--- TASK DATA Enclosed Below ---

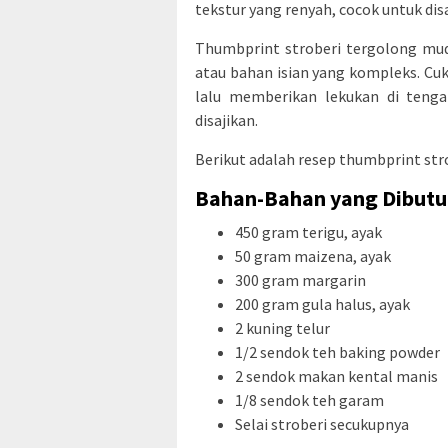
tekstur yang renyah, cocok untuk di
Thumbprint stroberi tergolong mud
atau bahan isian yang kompleks. C
lalu memberikan lekukan di tengah
disajikan.
Berikut adalah resep thumbprint str
Bahan-Bahan yang Dibut
450 gram terigu, ayak
50 gram maizena, ayak
300 gram margarin
200 gram gula halus, ayak
2 kuning telur
1/2 sendok teh baking powder
2 sendok makan kental manis
1/8 sendok teh garam
Selai stroberi secukupnya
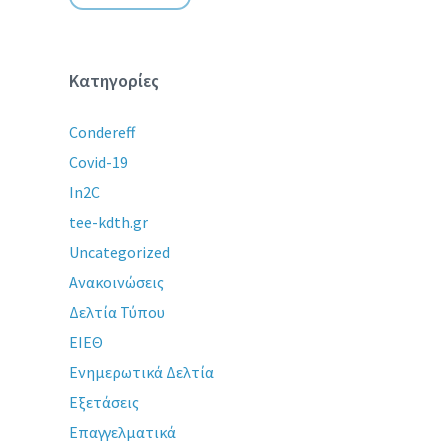
Κατηγορίες
Condereff
Covid-19
In2C
tee-kdth.gr
Uncategorized
Ανακοινώσεις
Δελτία Τύπου
ΕΙΕΘ
Ενημερωτικά Δελτία
Εξετάσεις
Επαγγελματικά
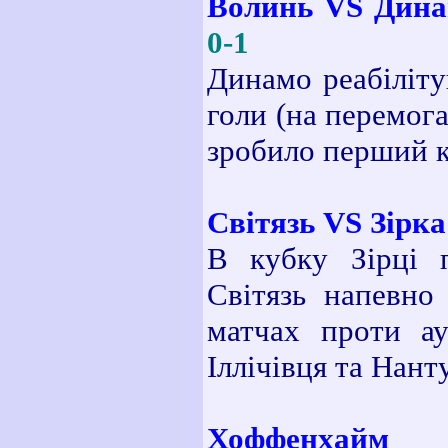
Волинь VS Динам
0-1
Динамо реабіліту
голи (на перемога
зробило перший 
Світязь VS Зірка
В кубку Зірці 
Світязь напевно
матчах проти ау
Іллічівця та Нант
Хоффенхайм VS 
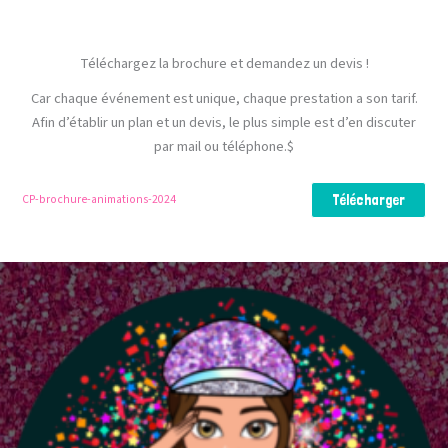
Téléchargez la brochure et demandez un devis !
Car chaque événement est unique, chaque prestation a son tarif.
Afin d’établir un plan et un devis, le plus simple est d’en discuter
par mail ou téléphone.$
CP-brochure-animations-2024
Télécharger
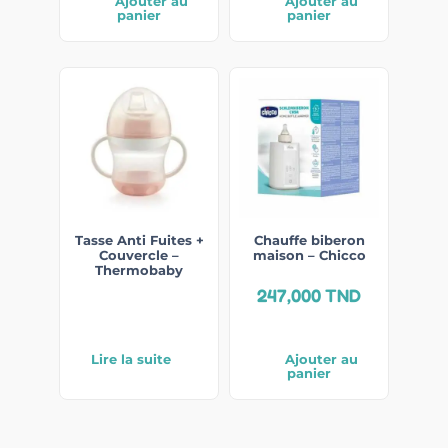
Ajouter au
Ajouter au
panier
panier
Tasse Anti Fuites +
Chauffe biberon
Couvercle –
maison – Chicco
Thermobaby
247,000
TND
Lire la suite
Ajouter au
panier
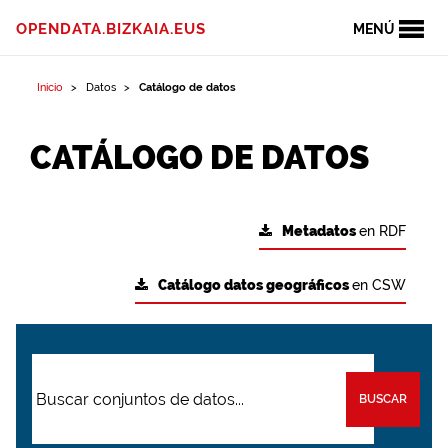
OPENDATA.BIZKAIA.EUS
MENÚ
Inicio
Datos
Catálogo de datos
CATÁLOGO DE DATOS
Metadatos
en RDF
Catálogo datos geográficos
en CSW
BUSCAR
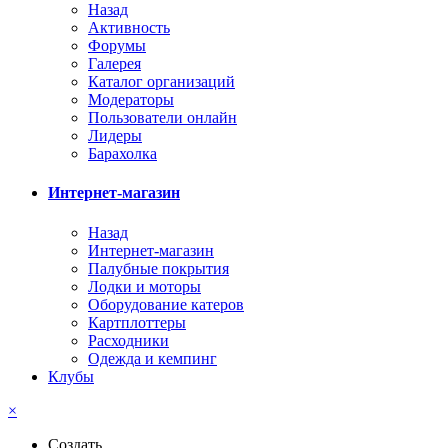
Назад
Активность
Форумы
Галерея
Каталог организаций
Модераторы
Пользователи онлайн
Лидеры
Барахолка
Интернет-магазин
Назад
Интернет-магазин
Палубные покрытия
Лодки и моторы
Оборудование катеров
Картплоттеры
Расходники
Одежда и кемпинг
Клубы
×
Создать...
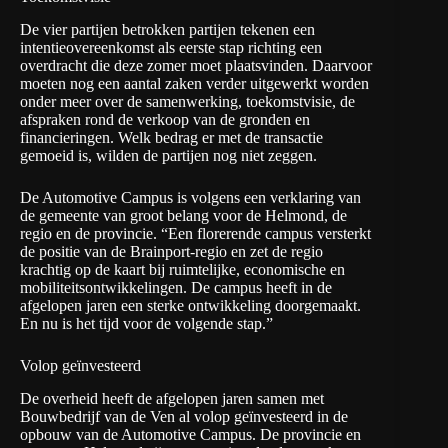
De vier partijen betrokken partijen tekenen een
intentieovereenkomst als eerste stap richting een
overdracht die deze zomer moet plaatsvinden. Daarvoor
moeten nog een aantal zaken verder uitgewerkt worden
onder meer over de samenwerking, toekomstvisie, de
afspraken rond de verkoop van de gronden en
financieringen. Welk bedrag er met de transactie
gemoeid is, wilden de partijen nog niet zeggen.
De Automotive Campus is volgens een verklaring van
de gemeente van groot belang voor de Helmond, de
regio en de provincie. “Een florerende campus versterkt
de positie van de Brainport-regio en zet de regio
krachtig op de kaart bij ruimtelijke, economische en
mobiliteitsontwikkelingen. De campus heeft in de
afgelopen jaren een sterke ontwikkeling doorgemaakt.
En nu is het tijd voor de volgende stap.”
Volop geïnvesteerd
De overheid heeft de afgelopen jaren samen met
Bouwbedrijf van de Ven al volop geïnvesteerd in de
opbouw van de Automotive Campus. De provincie en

--- End of Enclosed TASK DATA ---

The material above should be returned exactly, without pictures.

# EXPECTED ANSWER
tekstur yang renyah, cocok untuk di
Thumbprint stroberi tergolong mud
atau bahan isian yang kompleks. C
lalu memberikan lekukan di tengah
disajikan.
Berikut adalah resep thumbprint str
Bahan-Bahan yang Dibut
450 gram terigu, ayak
50 gram maizena, ayak
300 gram margarin
200 gram gula halus, ayak
2 kuning telur
1/2 sendok teh baking powder
2 sendok makan kental manis
1/8 sendok teh garam
Selai stroberi secukupnya
Κατηγορίες
Condereff
Covid-19
In2C
tee-kdth.gr
Uncategorized
Ανακοινώσεις
Δελτία Τύπου
ΕΙΕΘ
Ενημερωτικά Δελτία
Εξετάσεις
Επαγγελματικά
Волинь VS Динам
0-1
Динамо реабіліту
голи (на перемога
зробило перший 
Світязь VS Зірка
В кубку Зірці 
Світязь напевно
матчах проти ау
Іллічівця та Нант
Хоффенхайм VS 
Téléchargez la brochure et demandez un devis !
Car chaque événement est unique, chaque prestation a son tarif.
Afin d’établir un plan et un devis, le plus simple est d’en discuter
par mail ou téléphone.$
CP-brochure-animations-2024
Télécharger
Ajouter au
Ajouter au
panier
panier
Tasse Anti Fuites +
Chauffe biberon
Couvercle –
maison – Chicco
Thermobaby
247,000
TND
Lire la suite
Ajouter au
panier
OPENDATA.BIZKAIA.EUS
MENÚ
Inicio
Datos
Catálogo de datos
CATÁLOGO DE DATOS
Metadatos
en RDF
Catálogo datos geográficos
en CSW
BUSCAR
Назад
Активность
Форумы
Галерея
Каталог организаций
Модераторы
Пользователи онлайн
Лидеры
Барахолка
Интернет-магазин
Назад
Интернет-магазин
Палубные покрытия
Лодки и моторы
Оборудование катеров
Картплоттеры
Расходники
Одежда и кемпинг
Клубы
×
Создать...
De vier partijen betrokken partijen tekenen een
intentieovereenkomst als eerste stap richting een
overdracht die deze zomer moet plaatsvinden. Daarvoor
moeten nog een aantal zaken verder uitgewerkt worden
onder meer over de samenwerking, toekomstvisie, de
afspraken rond de verkoop van de gronden en
financieringen. Welk bedrag er met de transactie
gemoeid is, wilden de partijen nog niet zeggen.
De Automotive Campus is volgens een verklaring van
de gemeente van groot belang voor de Helmond, de
regio en de provincie. “Een florerende campus versterkt
de positie van de Brainport-regio en zet de regio
krachtig op de kaart bij ruimtelijke, economische en
mobiliteitsontwikkelingen. De campus heeft in de
afgelopen jaren een sterke ontwikkeling doorgemaakt.
En nu is het tijd voor de volgende stap.”
Volop geïnvesteerd
De overheid heeft de afgelopen jaren samen met
Bouwbedrijf van de Ven al volop geïnvesteerd in de
opbouw van de Automotive Campus. De provincie en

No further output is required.